AIM OF THE EXERCISE
Transcribe the records below from their start up to and including the line that contains "left shoulder: (180, 43, -6)". Leave the pictures out of your copy.

Keypoint data for each person
+++++

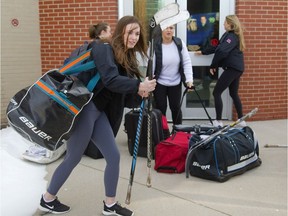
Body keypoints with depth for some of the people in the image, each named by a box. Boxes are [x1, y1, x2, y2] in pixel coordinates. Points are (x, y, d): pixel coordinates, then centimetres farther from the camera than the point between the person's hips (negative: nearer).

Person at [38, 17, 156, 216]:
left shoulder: (127, 58, 12)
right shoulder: (104, 49, -13)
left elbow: (123, 88, 8)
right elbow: (111, 81, -27)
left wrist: (140, 93, -10)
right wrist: (139, 85, -29)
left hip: (100, 112, 8)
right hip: (84, 109, -8)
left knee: (114, 156, 7)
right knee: (73, 158, 5)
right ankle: (47, 200, 27)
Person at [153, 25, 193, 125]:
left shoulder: (180, 43, -6)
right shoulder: (155, 45, -15)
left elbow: (187, 62, -4)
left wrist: (189, 80, -14)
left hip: (176, 83, 3)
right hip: (159, 84, -3)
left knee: (176, 108, 13)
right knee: (160, 109, 6)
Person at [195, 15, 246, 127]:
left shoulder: (232, 36, -13)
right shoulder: (229, 35, 17)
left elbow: (222, 51, -24)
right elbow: (217, 48, 24)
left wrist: (213, 65, -15)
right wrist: (203, 52, 25)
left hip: (232, 68, -10)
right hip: (236, 68, 10)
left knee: (216, 93, -7)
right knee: (234, 94, 18)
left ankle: (218, 121, -5)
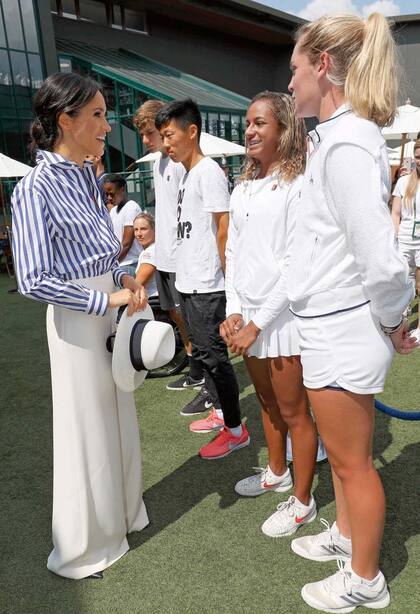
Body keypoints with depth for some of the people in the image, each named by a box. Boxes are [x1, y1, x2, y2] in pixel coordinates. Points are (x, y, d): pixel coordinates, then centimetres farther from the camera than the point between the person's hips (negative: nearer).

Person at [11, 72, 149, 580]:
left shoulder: (87, 175, 7)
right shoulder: (37, 187, -17)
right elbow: (33, 280, -22)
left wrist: (124, 278, 0)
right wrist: (106, 300, -21)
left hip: (111, 308, 8)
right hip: (77, 316, -8)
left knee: (119, 418, 19)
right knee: (86, 428, 6)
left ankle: (120, 514, 43)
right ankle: (83, 547, 30)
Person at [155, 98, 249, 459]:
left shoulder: (209, 171, -12)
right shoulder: (186, 173, 15)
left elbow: (224, 228, -17)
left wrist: (225, 275, -14)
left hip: (207, 285, -9)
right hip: (188, 281, 9)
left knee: (215, 355, -2)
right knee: (203, 351, 17)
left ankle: (236, 430, 13)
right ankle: (221, 412, 34)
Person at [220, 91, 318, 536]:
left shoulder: (298, 186, -11)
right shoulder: (243, 188, 11)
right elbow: (232, 252, 10)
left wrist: (258, 324, -15)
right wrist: (233, 312, -1)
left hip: (281, 315, -7)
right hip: (246, 315, 7)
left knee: (293, 412, 7)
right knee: (267, 402, 22)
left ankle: (302, 502, 26)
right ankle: (276, 473, 44)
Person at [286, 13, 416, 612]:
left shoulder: (345, 145, -21)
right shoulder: (340, 136, 10)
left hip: (340, 332, -9)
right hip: (332, 326, 9)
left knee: (352, 460, 11)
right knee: (343, 451, 25)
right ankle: (345, 535, 49)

+++++

PROBLEM SOLUTION
Body keypoints with depth for some of the people in the image, each named by a box. Boxes are [x1, y1, x2, y2] in pixel coordinates. Points are (x, y, d): pixel coordinates, then centimetres farther from the camera than the point between the person's hips (negative: nearer).

Person at [38, 17, 156, 216]:
left shoulder: (127, 58, 12)
right shoulder: (104, 49, -13)
left elbow: (123, 88, 8)
right elbow: (111, 81, -27)
left wrist: (140, 93, -10)
right wrist: (139, 85, -29)
left hip: (100, 112, 8)
right hip: (84, 109, -8)
left knee: (114, 156, 7)
right knee: (73, 158, 5)
right ankle: (47, 200, 27)
Person at [153, 25, 193, 125]:
left shoulder: (180, 43, -6)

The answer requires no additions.